I had my checking account at eastern fcu now space coast. In 2006 I got an auto loan and in 2007 I was laid off and recving unemployment therefore it cause me to be last on my loan payment. on 2 occassion the CU when into my bank acct and with drew fund to pay the loan without my authorization and cause my acct to become overdrawn. In addition, to that they repossed my car for being late stating that my loan was too new (1 year) and that is why it was reposses. Now after 5 years, this week I receive a letter from a collection agency for $26,000 they sold my car for only $11,000 and want me to pay the $26,000. Do I have any recourse and can I sue them?
From the facts you state in your question, there are actually three separate problems to be addressed: 1) Do you have the right to file a lawsuit against the credit union? Depending on some additional information from you, the answer is probably YES there are several types of claims you may have. 2) Do you owe the credit union money as is being claimed by the collection agency? Probably NO. 3) What should you do about the collection agency contacting you about this claim for payment? Have a qualified attorney respond in writing to the collection agency. If you decide to do that yourself immediately write back to the collection agency by "certified mail with a return receipt requested" ( a green postcard you fill out at the post office when you mail the certifed letter ) demanding that they produce to you proof of the "debt", state that you deny that you owe the money (do not say why). It would be best if you do not discuss the matter with the collection agency in your letter or on the telephone until you first consult with a qualified attorney. If they start to harrass you hire a lawyer to deal with them. Also, get a print-out of your up-to-date credit report from each of the three major credit bureaus to see if this matter has been adversely reported, as this may be useful for your lawsuit. I would advise you to seek counsel from a qualified lawyer before discussing any type of settlement or payment arrangements with the credit bureau or the collection agency. If you decide to retain a lawyer to help you with all of this, feel free to contact me. You can read my profile on AVVO. Best of luck.
This is not unusual with accounts at credit unions. You need to read the loan and account agreements that you signed. Most credit unions have a cross-collateral and cross-default provision, that says if you default on a loan, that they can take money from other accounts to satisfy the loan, or make the payments, or if you default on a personal loan, that they can repo your car that is under a separate car loan.
However, you may be entitled to some relief, because after the repo, they must send you a proper notice of their intent to sell the collateral, and after the sale they must send you a notice of any deficiency or surplus from the sale. If they fail to follow these laws about repossession, they can be liable for a wrongful repo, and you may be eligible to collect damages.
You need to consult with a consumer advocate attorney in your area, or view my profile on Avvo.
Your question does not present enough of the facts to give you a complete opinion and I cannot determine whether or not you do or do not have any legally sufficient and factually supported claims that may or may not entitle you to a recovery. Most importantly, an attorney would need to first review the terms of your auto loan agreement before being able to advise you.

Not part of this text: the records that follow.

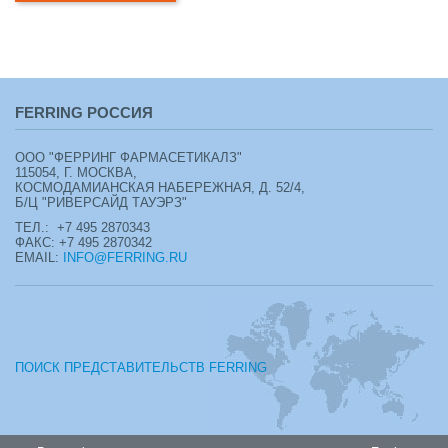
FERRING РОССИЯ
ООО "ФЕРРИНГ ФАРМАСЕТИКАЛЗ"
115054, Г. МОСКВА,
КОСМОДАМИАНСКАЯ НАБЕРЕЖНАЯ, Д. 52/4,
Б/Ц "РИВЕРСАЙД ТАУЭРЗ"
ТЕЛ.: +7 495 2870343
ФАКС: +7 495 2870342
EMAIL:
INFO@FERRING.RU
ПОИСК ПРЕДСТАВИТЕЛЬСТВ FERRING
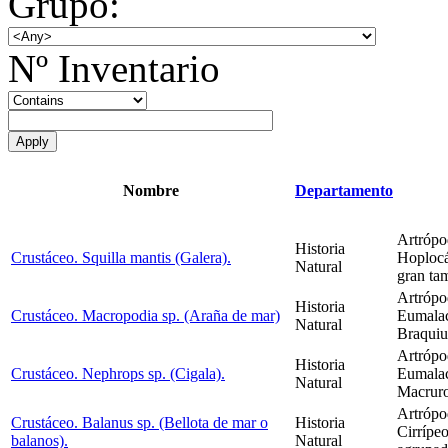
Grupo:
Nº Inventario
Nombre
Departamento
Artrópo
Historia
Crustáceo. Squilla mantis (Galera).
Hoplocá
Natural
gran ta
Artrópo
Historia
Crustáceo. Macropodia sp. (Araña de mar)
Eumalac
Natural
Braquiu
Artrópo
Historia
Crustáceo. Nephrops sp. (Cigala).
Eumalac
Natural
Macrur
Artrópo
Crustáceo. Balanus sp. (Bellota de mar o
Historia
Cirrípe
balanos).
Natural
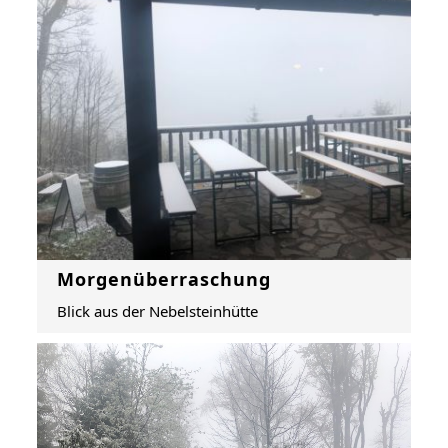
Morgenüberraschung
Blick aus der Nebelsteinhütte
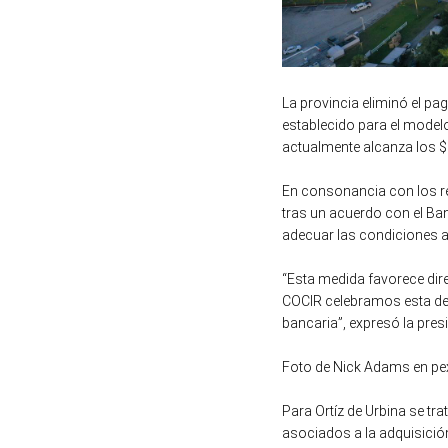
La provincia eliminó el p
establecido para el model
actualmente alcanza los $
En consonancia con los rei
tras un acuerdo con el Ban
adecuar las condiciones al
“Esta medida favorece dire
COCIR celebramos esta dec
bancaria”, expresó la presi
Foto de Nick Adams en p
Para Ortíz de Urbina se tra
asociados a la adquisición 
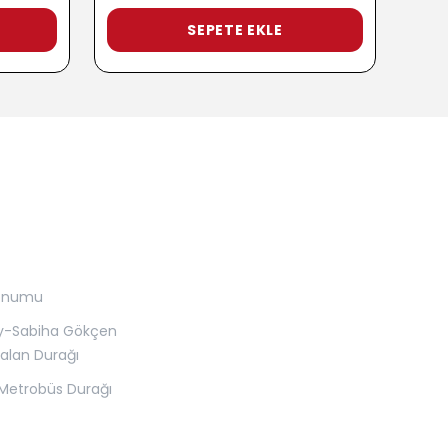
SEPETE EKLE
onumu
y-Sabiha Gökçen
alan Durağı
Metrobüs Durağı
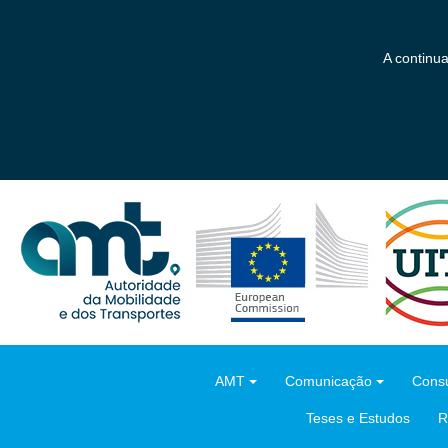
Saltar
para
o
A continu
conteúdo
principal
AMT
Comunicação
Consu
Teses e Estudos
R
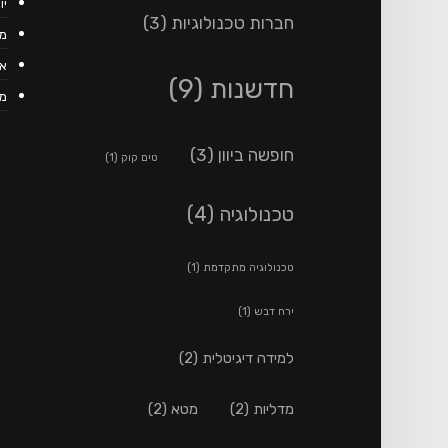
יוני
חברות טכנולוגיות
(3)
מאי
אפר
חדשנות
(9)
מרץ
חופשה ביוון
(3)
טים קוק
(1)
טכנולוגיה
(4)
טכנולוגיה מתקדמת
(1)
ירח דבש
(1)
למידה דיגיטלית
(2)
מדליות
(2)
מטא
(2)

But, based upon my experience, your lender would probably be entitled under that agreement to exercise setoff rights against your bank account if you breached the agreement by non-payment of the loan when due. Accordingly, the bank had a right by contract (which you did agree to in the account opening documentation, which you may or may not have read) to withdraw the funds in your account and apply them to your outstanding loan (if the loan was in default, which you admit it was). Further, a typical provision of such a loan is that the lender can repossess the collateral for the loan (i.e. your auto), sell it, and then come after you for the deficiency amount (i.e. the difference between the principal balance of your loan and what it sold for, probably at an auction where the values were depressed). Based just upon the facts given, I do not see any basis for you to sue the lender. In terms of other recourse, you always have the right to file for bankruptcy protection. The default on your loan is probably already a black mark on your credit and you may want to check your credit rating to confirm that. If you feel a moral obligation to repay the loan, you can work out a payment plan with the collection agency. Alternately, if your personal finances permit it, you may be able to work out repayment of a lesser amount than the full amount due in exchange for a lump sum payment or other mutually convenient terms you can reach with the collection agency.

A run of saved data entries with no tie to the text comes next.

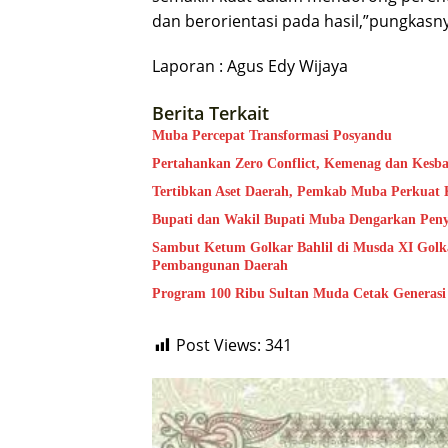
dan berorientasi pada hasil,”pungkasn
Laporan : Agus Edy Wijaya
Berita Terkait
Muba Percepat Transformasi Posyandu
Pertahankan Zero Conflict, Kemenag dan Kesb
Tertibkan Aset Daerah, Pemkab Muba Perkuat 
Bupati dan Wakil Bupati Muba Dengarkan Peny
Sambut Ketum Golkar Bahlil di Musda XI Golk
Pembangunan Daerah
Program 100 Ribu Sultan Muda Cetak Generas
Post Views:
341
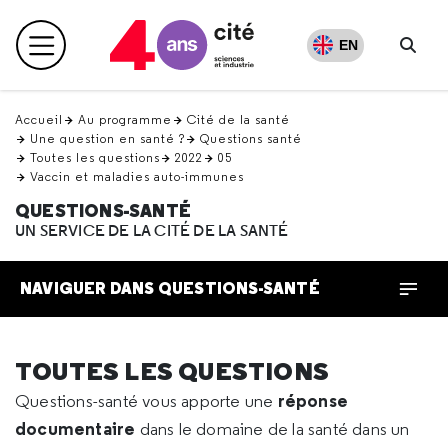
Retour
en
EN
Menu principal
haut
Rech
Accueil
Au programme
Cité de la santé
Une question en santé ?
Questions santé
Toutes les questions
2022
05
Vaccin et maladies auto-immunes
QUESTIONS-SANTÉ
UN SERVICE DE LA CITÉ DE LA SANTÉ
NAVIGUER DANS QUESTIONS-SANTÉ
TOUTES LES QUESTIONS
réponse
Questions-santé vous apporte une
documentaire
dans le domaine de la santé dans un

Finally, you should be advised that there are important time deadlines called statutes of limitation that would govern your right to sue the lender, if this is the course of action you want to take. In Florida, most claims are subject to a four year statute of limitations (five years for breach of a written contract). If you file too late, your claims may be forever time barred and you may not be able to recover an award of damages. Assuming you breached the agreement in 2007 when you lost your employment and that is the same year when your lender took the actions specified, your time period to sue may be expiring this year, 2012.
Property repossession can happen if you are behind in your payments. Creditors are not required to send notice before they repossess your property or vehicle.